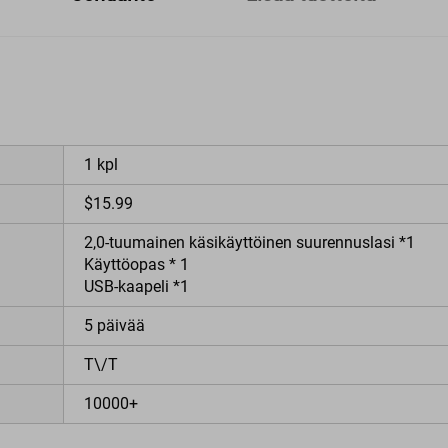
1 kpl
$15.99
2,0-tuumainen käsikäyttöinen suurennuslasi *1
Käyttöopas * 1
USB-kaapeli *1
5 päivää
T\/T
10000+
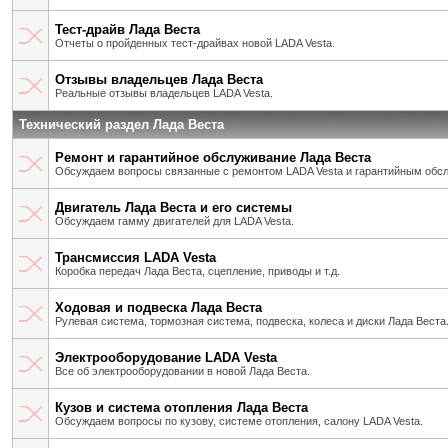
Тест-драйв Лада Веста
Отчеты о пройденных тест-драйвах новой LADA Vesta.
Отзывы владельцев Лада Веста
Реальные отзывы владельцев LADA Vesta.
Технический раздел Лада Веста
Ремонт и гарантийное обслуживание Лада Веста
Обсуждаем вопросы связанные с ремонтом LADA Vesta и гарантийным обс
Двигатель Лада Веста и его системы
Обсуждаем гамму двигателей для LADA Vesta.
Трансмиссия LADA Vesta
Коробка передач Лада Веста, сцепление, приводы и т.д.
Ходовая и подвеска Лада Веста
Рулевая система, тормозная система, подвеска, колеса и диски Лада Веста
Электрооборудование LADA Vesta
Все об электрооборудовании в новой Лада Веста.
Кузов и система отопления Лада Веста
Обсуждаем вопросы по кузову, системе отопления, салону LADA Vesta.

------------------------------------

#### [YOUR TASK]
Filter the entries above and keep only the lines with the word "отопления".

#### [YOUR RESPONSE]
Кузов и система отопления Лада Веста
Обсуждаем вопросы по кузову, системе отопления, салону LADA Vesta.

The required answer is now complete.